Jadi selama vakum ini, apa yang aku lakukan? Kembali ke situasi dahulu kala saat aku vakum kuliah. Menghidupkan kembali project lama yang tertunda bertahun-tahun. Lagipula hey! dollar sedang naik drastis. Waktunya aku memancing kembali recehan dari paman Sam. Yah, memang termasuk beruntung sih industri gaming sekarang malah laris disituasi wabah gini (maka dari itu vakum kuliah masuk akal sekali bagiku).
Bagaimana dengan kalian? Yeah, aku lihat netizen makin aktif saja upload story belakangan ini. Baguslah daripada kalian keluyuran. Tapi dengan berat hati, itu juga menyeretku menjadi tak produktif. Hohohoho, jadi menanggapi wabah ini juga, aku uninstall banyak social media, terutama WhatsApp dan Instagram. Dont miss me!

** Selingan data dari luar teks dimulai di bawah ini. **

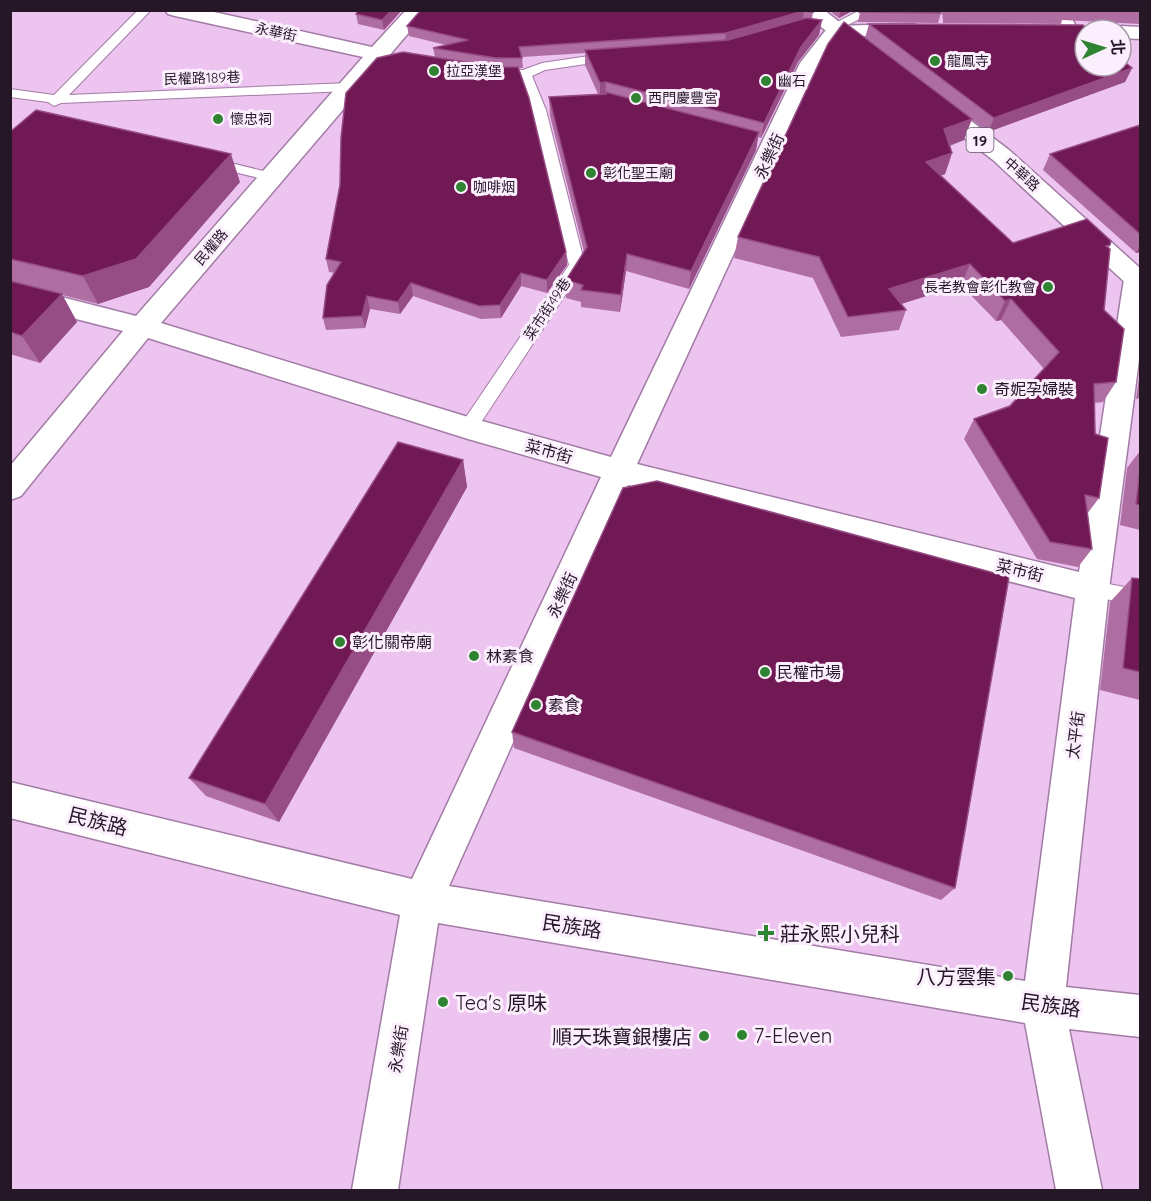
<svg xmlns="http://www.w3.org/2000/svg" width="1151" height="1201" viewBox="0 0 1151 1201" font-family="Quicksand,'Noto Sans TC',sans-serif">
<rect width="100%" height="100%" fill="#edc3f0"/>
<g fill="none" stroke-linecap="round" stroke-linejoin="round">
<g stroke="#a37ca6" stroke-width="2">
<path id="service" d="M 138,10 L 151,10 L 69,95 L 348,83 L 354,87 L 348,91 L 61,103 L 54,106 L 48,102 L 10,97 L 10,89 L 54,95 Z
M 860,10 L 877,10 L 838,30 L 830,30 L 828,27 Z
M 609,53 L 613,54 L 615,57 L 613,60 L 545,70 L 532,76 L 546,110 L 585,265 L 474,433 L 468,435 L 462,433 L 459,428 L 462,423 L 569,265 L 532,110 L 520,78 L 494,77 L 488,73 L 494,69 L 523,70 L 542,63 Z
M 210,158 L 276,174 L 278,177 L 271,181 L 205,165 L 203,162 Z
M 1093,581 L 1140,590 L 1140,606 L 1086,595 L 1083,589 L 1086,583 Z"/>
</g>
<g stroke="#a37ca6" stroke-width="3">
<path id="minor" d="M 165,10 L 205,10 L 372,47 L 406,10 L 428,10 L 161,323 L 468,417 L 611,457 L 800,63 L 829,26 L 912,24 L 919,26 L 922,30 L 919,34 L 912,36 L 842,36 L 821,64 L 637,464 L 1079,572 L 1124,279 L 1128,273 L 1140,270 L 1140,352 L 1109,589 L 1066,987 L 1140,995 L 1140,1037 L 1069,1029 L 1102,1190 L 1056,1190 L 1025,1023 L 438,923 L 398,1190 L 352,1190 L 400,915 L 10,818 L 10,782 L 412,879 L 601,477 L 468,439 L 148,338 L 21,496 L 10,500 L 10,466 L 123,331 L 10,302 L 10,284 L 136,316 L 363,57 L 175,16 L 168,14 ZM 628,485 L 1075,598 L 1025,981 L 449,886 Z
M 1048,10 L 1068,10 L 1078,31 L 1075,35 L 1068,37 L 1061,35 Z
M 1121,26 L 1140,27 L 1140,39 L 1121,38 L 1121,30 L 1112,30 Z"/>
</g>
<g stroke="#a37ca6" stroke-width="3">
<path id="primary" d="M 800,10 L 824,10 L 884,57 L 881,62 L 873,63 L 865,62 Z
M 933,96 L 941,98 L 1009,150 L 1140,268 L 1140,291 L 1131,288 L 993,160 L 925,108 L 922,103 L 925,98 Z"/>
</g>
<use href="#service" fill="#fff" fill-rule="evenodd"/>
<use href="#minor" fill="#fff" fill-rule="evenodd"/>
<use href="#primary" fill="#fff" fill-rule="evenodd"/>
</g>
<path fill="#af6ea2" d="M 402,10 L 384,30 L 358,24 L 356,14 Z
M 812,10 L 813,12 L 812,19 L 822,20 L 819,35 L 798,62 L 761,138 L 758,137 L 756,150 L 689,289 L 626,271 L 620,312 L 581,307 L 581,302 L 566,298 L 566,280 L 584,252 L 550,116 L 549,97 L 598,94 L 585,65 L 585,53 L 522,57 L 523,68 L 518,68 L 566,252 L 567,265 L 547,293 L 521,286 L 501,318 L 481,319 L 413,296 L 400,314 L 370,309 L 365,328 L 326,330 L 323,318 L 335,273 L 329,272 L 326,259 L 435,57 L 433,48 L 446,45 L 409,36 L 407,26 Z
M 828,10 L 854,10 L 839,18 Z
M 942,10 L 1140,10 L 1140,24 L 1062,20 L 1061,24 L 943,23 Z
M 860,12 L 941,13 L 938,23 L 858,22 Z
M 869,24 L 1132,68 L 1125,82 L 988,132 L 865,38 Z
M 828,44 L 964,140 L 950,146 L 952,153 L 945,174 L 941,176 L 1013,243 L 1110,245 L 1109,248 L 1104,310 L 1116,382 L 1103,402 L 1094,403 L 1099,498 L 1087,514 L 1092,549 L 1078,567 L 1037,559 L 964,439 L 974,419 L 1010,406 L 1044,369 L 1001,320 L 996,321 L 961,285 L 901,304 L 906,310 L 899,330 L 841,337 L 813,278 L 734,258 L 738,237 Z
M 1140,125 L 1140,252 L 1136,253 L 1043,170 L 1050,154 Z
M 10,132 L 240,182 L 149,287 L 98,304 L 62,295 L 77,322 L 40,363 L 10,354 Z
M 1140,375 L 1140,398 L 1136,399 L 1139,378 Z
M 1140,437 L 1140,530 L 1120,525 L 1127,468 L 1140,451 Z
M 463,460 L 467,487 L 279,822 L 206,796 L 189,778 Z
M 1132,578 L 1140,579 L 1140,700 L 1100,690 L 1110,602 Z
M 512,732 L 955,888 L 941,900 L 514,748 Z"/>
<path fill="#964c84" d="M 392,10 L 402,10 L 384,30 L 382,20 Z
M 841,10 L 854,10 L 839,18 Z
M 804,11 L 802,21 L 725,43 L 726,33 Z
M 822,20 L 819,35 L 798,62 L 761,138 L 764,123 L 801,47 Z
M 1132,68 L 1125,82 L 988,132 L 994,118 Z
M 606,82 L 605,97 L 600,98 L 600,83 Z
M 972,119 L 964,140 L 936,150 L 944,129 Z
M 759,132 L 756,150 L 689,289 L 691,271 Z
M 952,153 L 945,174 L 919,184 L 926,162 Z
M 231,154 L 240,182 L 149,287 L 98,304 L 83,276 Z
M 1140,246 L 1140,252 L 1136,253 Z
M 566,252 L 567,265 L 547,293 L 547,280 Z
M 627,254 L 626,271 L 620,312 L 621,295 Z
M 970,264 L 961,285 L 882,310 L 889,289 Z
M 521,273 L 521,286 L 501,318 L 500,305 Z
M 411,283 L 413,296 L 400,314 L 398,302 Z
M 62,294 L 77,322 L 40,363 L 22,336 Z
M 367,296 L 370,309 L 365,328 L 362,316 Z
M 1011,299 L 1001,320 L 996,321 L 1005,301 Z
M 463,460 L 467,487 L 279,822 L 265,804 Z"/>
<path fill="#711955" stroke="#964c84" stroke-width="1.5" d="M 359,10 L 392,10 L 382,20 L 356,14 Z
M 421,10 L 812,10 L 813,12 L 804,11 L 726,33 L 519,47 L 522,58 L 496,58 L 433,48 L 468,40 L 407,26 Z
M 863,10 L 938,10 L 941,13 L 860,12 Z
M 806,18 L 822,20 L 801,47 L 764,123 L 606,82 L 600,83 L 585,50 L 728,40 Z
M 844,22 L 972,119 L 944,129 L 952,153 L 926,162 L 1013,243 L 1087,219 L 1111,241 L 1110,245 L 1106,246 L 1110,249 L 1104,310 L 1124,329 L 1116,382 L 1094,384 L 1095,434 L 1108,438 L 1099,498 L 1085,495 L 1092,549 L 1050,542 L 974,419 L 1010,406 L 1059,352 L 1011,299 L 1005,301 L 970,264 L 889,289 L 906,310 L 848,317 L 819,257 L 738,237 L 828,44 Z
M 869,24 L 1083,25 L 1088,30 L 1085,30 L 1085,66 L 1121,66 L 1121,59 L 1132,68 L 994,118 Z
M 403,52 L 496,67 L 518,67 L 529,98 L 566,252 L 547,280 L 521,273 L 500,305 L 479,306 L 411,283 L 398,302 L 367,296 L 362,316 L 323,318 L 327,285 L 341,262 L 326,259 L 340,185 L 341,138 L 346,93 L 377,58 Z
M 605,92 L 759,132 L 691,271 L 627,254 L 621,295 L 581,290 L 583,285 L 566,280 L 587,247 L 549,97 L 606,94 Z
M 36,110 L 231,154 L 136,259 L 83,276 L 10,259 L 10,132 Z
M 1140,125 L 1140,234 L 1050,154 Z
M 10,281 L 62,294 L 22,336 L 10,332 Z
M 398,442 L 463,460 L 265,804 L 189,778 Z
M 1140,470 L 1140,505 L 1136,504 Z
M 657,481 L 1009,577 L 955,888 L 512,732 L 623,488 Z
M 1132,578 L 1140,579 L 1140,672 L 1123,668 Z"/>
<g fill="#2f8431" stroke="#fceffd" stroke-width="2">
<circle cx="935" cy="61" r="6"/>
<circle cx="434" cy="71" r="6"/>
<circle cx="766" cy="81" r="6"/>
<circle cx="636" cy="98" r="6"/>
<circle cx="218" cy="119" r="6"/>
<circle cx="591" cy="173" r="6"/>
<circle cx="461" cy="187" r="6"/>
<circle cx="1048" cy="287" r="6"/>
<circle cx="982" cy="389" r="6"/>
<circle cx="340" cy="642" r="6"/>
<circle cx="474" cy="656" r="6"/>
<circle cx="765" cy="672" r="6"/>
<circle cx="536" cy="705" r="6"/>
<path d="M763 924h6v6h6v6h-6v6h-6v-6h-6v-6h6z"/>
<circle cx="1008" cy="976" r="6"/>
<circle cx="443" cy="1002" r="6"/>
<circle cx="742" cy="1035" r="6"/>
<circle cx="704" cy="1036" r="6"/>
</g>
<g text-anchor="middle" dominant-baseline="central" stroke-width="6" stroke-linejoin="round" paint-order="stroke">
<g font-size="14" fill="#261727" stroke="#fceffd">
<text transform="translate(276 32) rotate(12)">永華街</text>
<text transform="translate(202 78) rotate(-2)">民權路189巷</text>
<text transform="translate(1022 174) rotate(42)">中華路</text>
<text transform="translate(211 247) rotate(-49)">民權路</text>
<text transform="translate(547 309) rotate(-56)">菜市街49巷</text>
</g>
<g font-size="14" fill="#261727" stroke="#fceffd" text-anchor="start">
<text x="947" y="61">龍鳳寺</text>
<text x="446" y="71">拉亞漢堡</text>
<text x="778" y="81">幽石</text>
<text x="648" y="98">西門慶豐宮</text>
<text x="230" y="119">懷忠祠</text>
<text x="603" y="173">彰化聖王廟</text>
<text x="473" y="187">咖啡烟</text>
<text x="1036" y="287" text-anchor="end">長老教會彰化教會</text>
</g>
<rect fill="#fceffd" stroke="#665867" stroke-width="1.5" x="966.5" y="128" width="27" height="24" rx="4.5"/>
<g font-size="15" font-weight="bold" fill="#261727">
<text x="980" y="140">19</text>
</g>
<g font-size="16" fill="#261727" stroke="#fceffd">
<text transform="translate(769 156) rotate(-65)">永樂街</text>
<text transform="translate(549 451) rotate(16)">菜市街</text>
<text transform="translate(1020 570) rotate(14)">菜市街</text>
<text transform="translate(562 595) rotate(-65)">永樂街</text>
<text transform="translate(1075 735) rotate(-83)">太平街</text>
<text transform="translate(398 1049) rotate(-81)">永樂街</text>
</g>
<g font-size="16" fill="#261727" stroke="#fceffd" text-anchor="start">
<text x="994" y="389">奇妮孕婦裝</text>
<text x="352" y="642">彰化關帝廟</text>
<text x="486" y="656">林素食</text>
<text x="777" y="672">民權市場</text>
<text x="548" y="705">素食</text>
</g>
<g font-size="20" fill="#261727" stroke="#fceffd">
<text transform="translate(98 821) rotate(14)">民族路</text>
<text transform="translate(572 926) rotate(9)">民族路</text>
<text transform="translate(1051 1005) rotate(8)">民族路</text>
</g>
<g font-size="20" fill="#261727" stroke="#fceffd" text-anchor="start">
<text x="780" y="933">莊永熙小兒科</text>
<text x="996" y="976" text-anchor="end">八方雲集</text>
<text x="455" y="1002">Tea's 原味</text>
<text x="754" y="1035">7-Eleven</text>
<text x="692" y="1036" text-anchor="end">順天珠寶銀樓店</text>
</g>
</g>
<rect width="1151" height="1201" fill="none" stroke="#261727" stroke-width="24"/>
<g transform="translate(1103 48) rotate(86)"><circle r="28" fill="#fceffd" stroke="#a699a7" stroke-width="1.5"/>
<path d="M0-4.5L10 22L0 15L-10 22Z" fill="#2f8431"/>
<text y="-9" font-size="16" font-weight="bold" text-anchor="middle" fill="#261727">北</text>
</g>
</svg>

Aku masih bisa dijangkau dengan Telegram. Dan orang tuaku masih bisa komunikasi pakai telepon biasa. Kalian tahu, bagiku perubahan ini membuat jati diriku terasa kembali. Tenang, produktif, tanpa tanggung jawab yang mengekang.
Jika ada satu bait pesan untuk kalian menghadapi wabah ini, ialah selalu positive thinking. Kalian tahu dampak positif dari wabah ini, polusi berkurang dan semacamnya. Kalian harus percaya lebih pada itu, jangan sering-sering melirik ke berita negatif, karena itu membuatmu khawatir yang berlebihan. Jika kalian penasaran, kalian bisa lepas dari handphone, berhenti sejenak dari hingar bingar sosial media minimal 24 jam, kalian akan tahu betapa tidak pentingnya berita-berita itu.
Karena yang yang terpenting itu, adalah dirimu. Saat aku vakum dulu, aku bukan siapa-siapa, dan tidak ada siapa-siapa mencari. Dan sekarang, terulang lagi. Kita semua punya banyak waktu luang sekarang. Okelah kita rebahan sejenak. Tapi mau sampai kapan? Akankah waktu luang yang bisa sampai berbulan-bulan ini kau buang sia-sia?
When there’s no one left to care, what will you do?
Kau punya banyak waktu untuk mencari lebih dalam, tentang siapa dirimu: Seniman? Perancang? Aktor? Kau tidak akan pernah menyukai apapun sebelum menyelam lebih dalam.
Manfaatkan situasi seperti ini. Think positive and stay safe.